:: TASK PROMPT ::
Your answer should be one number, the count of lines in the records that carry the string "Quick".

======== MATERIAL FOR THIS TASK ========

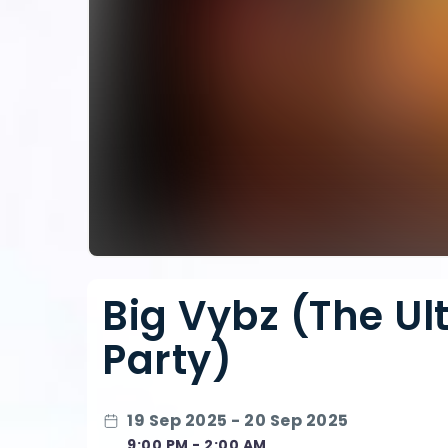
Big Vybz (The Ul
Party)
19 Sep 2025 - 20 Sep 2025
9:00 PM - 2:00 AM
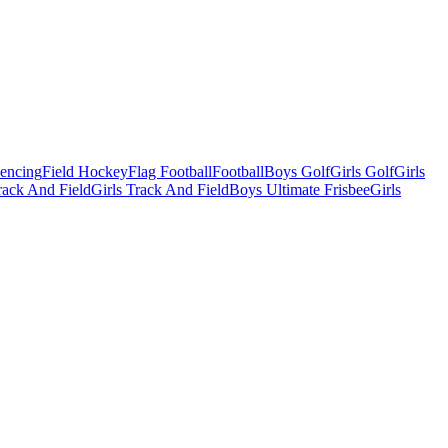
Fencing
Field Hockey
Flag Football
Football
Boys Golf
Girls Golf
Girls
ack And Field
Girls Track And Field
Boys Ultimate Frisbee
Girls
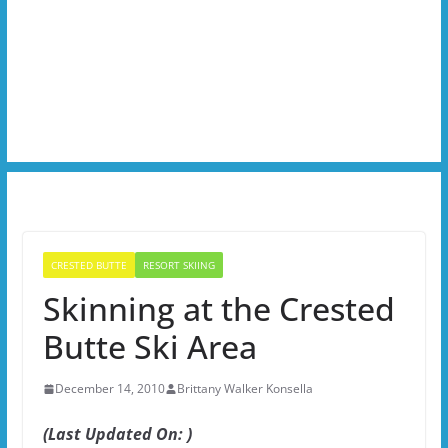
CRESTED BUTTE
RESORT SKIING
Skinning at the Crested
Butte Ski Area
December 14, 2010
Brittany Walker Konsella
(Last Updated On: )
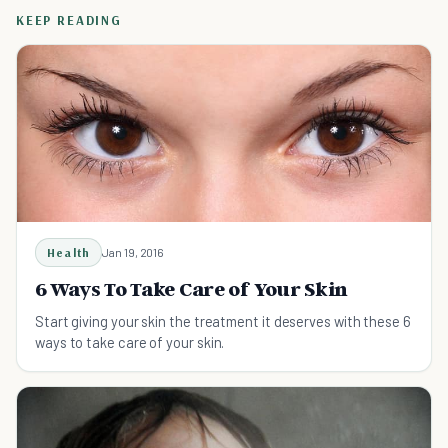
KEEP READING
Health
Jan 19, 2016
6 Ways To Take Care of Your Skin
Start giving your skin the treatment it deserves with these 6
ways to take care of your skin.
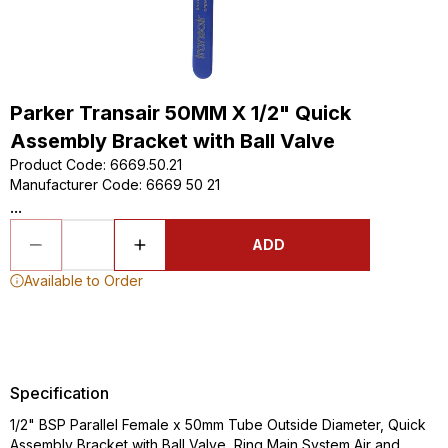
Parker Transair 50MM X 1/2" Quick
Assembly Bracket with Ball Valve
Product Code
:
6669.50.21
Manufacturer Code
:
6669 50 21
...
ADD
Available to Order
Specification
1/2" BSP Parallel Female x 50mm Tube Outside Diameter, Quick
Assembly Bracket with Ball Valve, Ring Main System Air and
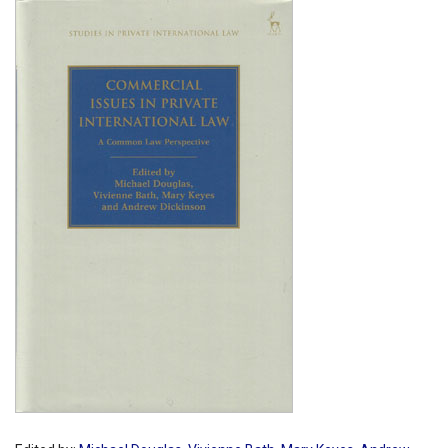
Shopping Basket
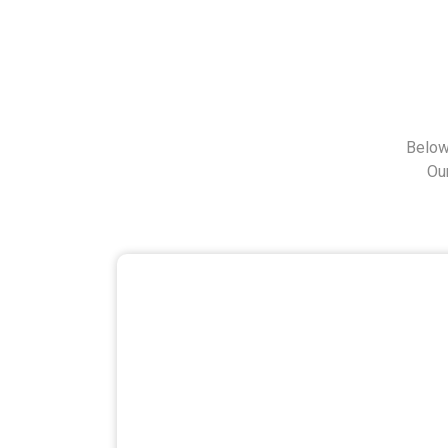
Below
Ou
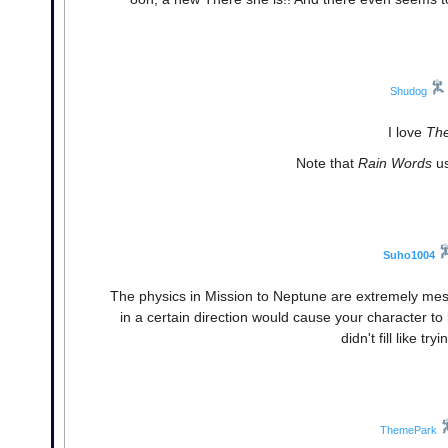
Shudog
I love
The
Note that
Rain Words
us
Suho1004
The physics in Mission to Neptune are extremely mess
in a certain direction would cause your character to b
didn't fill like tr
ThemePark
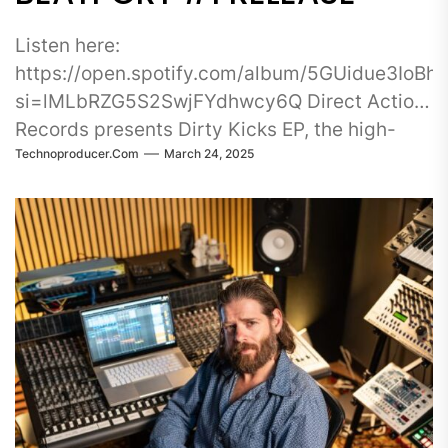
Listen here:
https://open.spotify.com/album/5GUidue3IoB
si=lMLbRZG5S2SwjFYdhwcy6Q Direct Action
Records presents Dirty Kicks EP, the high-
Technoproducer.com
March 24, 2025
energy debut release from Play-Joh, a rising
force in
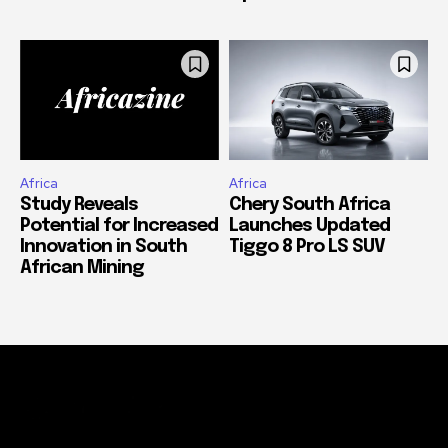
Africa
Africa
Study Reveals
Chery South Africa
Potential for Increased
Launches Updated
Innovation in South
Tiggo 8 Pro LS SUV
African Mining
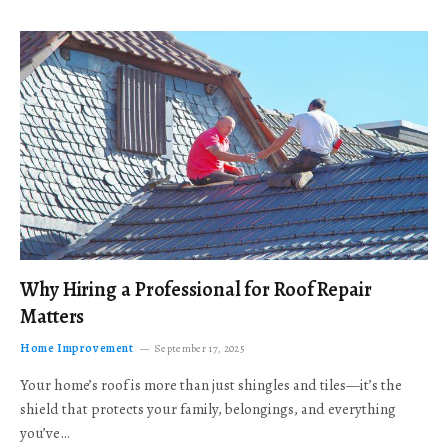
Why Hiring a Professional for Roof Repair
Matters
Home Improvement
September 17, 2025
Your home’s roof is more than just shingles and tiles—it’s the
shield that protects your family, belongings, and everything
you’ve…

========

:: TASK ANSWER ::
2